[Stored dataset items]

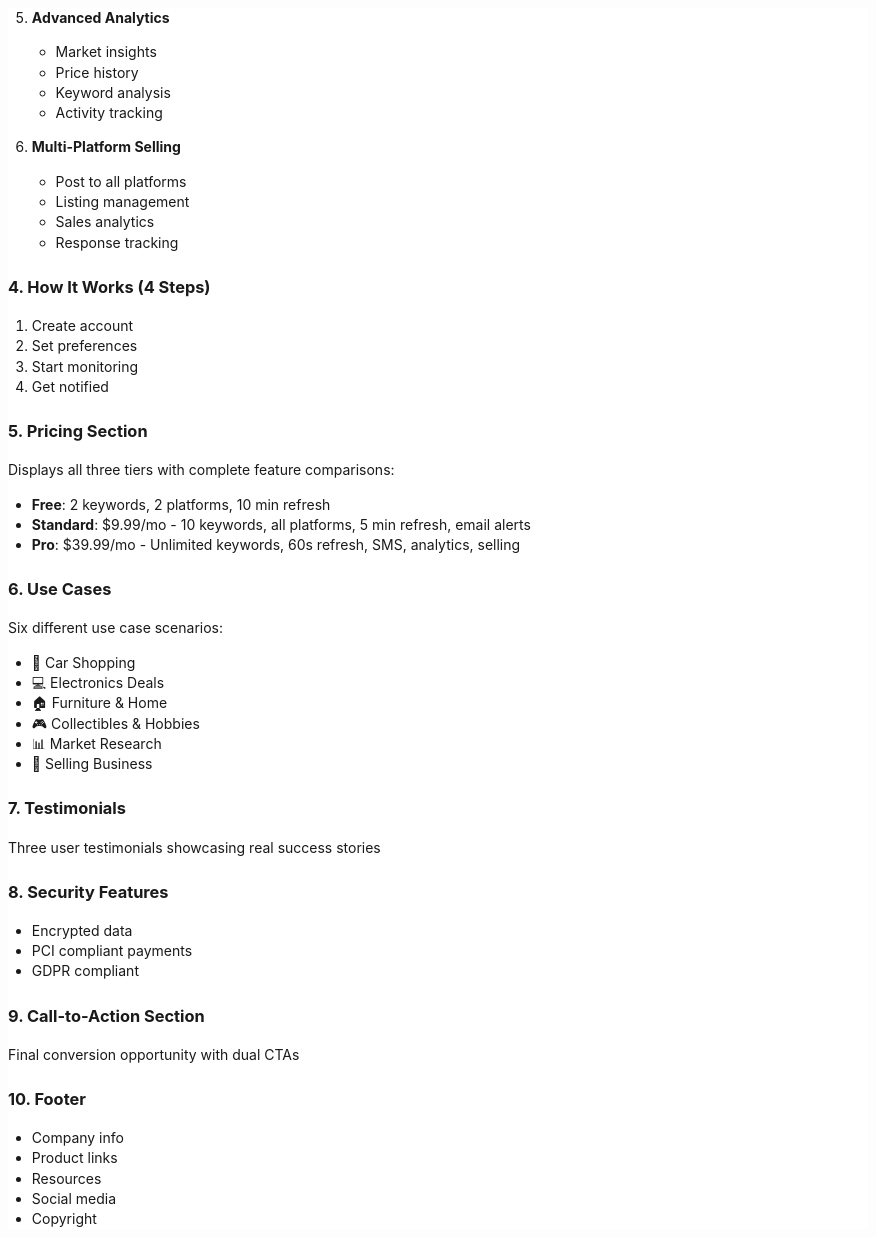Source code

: 5. **Advanced Analytics**
   - Market insights
   - Price history
   - Keyword analysis
   - Activity tracking

6. **Multi-Platform Selling**
   - Post to all platforms
   - Listing management
   - Sales analytics
   - Response tracking

### 4. How It Works (4 Steps)
1. Create account
2. Set preferences
3. Start monitoring
4. Get notified

### 5. Pricing Section
Displays all three tiers with complete feature comparisons:
- **Free**: 2 keywords, 2 platforms, 10 min refresh
- **Standard**: $9.99/mo - 10 keywords, all platforms, 5 min refresh, email alerts
- **Pro**: $39.99/mo - Unlimited keywords, 60s refresh, SMS, analytics, selling

### 6. Use Cases
Six different use case scenarios:
- 🚗 Car Shopping
- 💻 Electronics Deals
- 🏠 Furniture & Home
- 🎮 Collectibles & Hobbies
- 📊 Market Research
- 🏪 Selling Business

### 7. Testimonials
Three user testimonials showcasing real success stories

### 8. Security Features
- Encrypted data
- PCI compliant payments
- GDPR compliant

### 9. Call-to-Action Section
Final conversion opportunity with dual CTAs

### 10. Footer
- Company info
- Product links
- Resources
- Social media
- Copyright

Exercise objective:
Go through the lines above and write each one out verbatim, skipping the pictures.

Finished exercise:
Source code

: 5. **Advanced Analytics**
   - Market insights
   - Price history
   - Keyword analysis
   - Activity tracking

6. **Multi-Platform Selling**
   - Post to all platforms
   - Listing management
   - Sales analytics
   - Response tracking

### 4. How It Works (4 Steps)
1. Create account
2. Set preferences
3. Start monitoring
4. Get notified

### 5. Pricing Section
Displays all three tiers with complete feature comparisons:
- **Free**: 2 keywords, 2 platforms, 10 min refresh
- **Standard**: $9.99/mo - 10 keywords, all platforms, 5 min refresh, email alerts
- **Pro**: $39.99/mo - Unlimited keywords, 60s refresh, SMS, analytics, selling

### 6. Use Cases
Six different use case scenarios:
- 🚗 Car Shopping
- 💻 Electronics Deals
- 🏠 Furniture & Home
- 🎮 Collectibles & Hobbies
- 📊 Market Research
- 🏪 Selling Business

### 7. Testimonials
Three user testimonials showcasing real success stories

### 8. Security Features
- Encrypted data
- PCI compliant payments
- GDPR compliant

### 9. Call-to-Action Section
Final conversion opportunity with dual CTAs

### 10. Footer
- Company info
- Product links
- Resources
- Social media
- Copyright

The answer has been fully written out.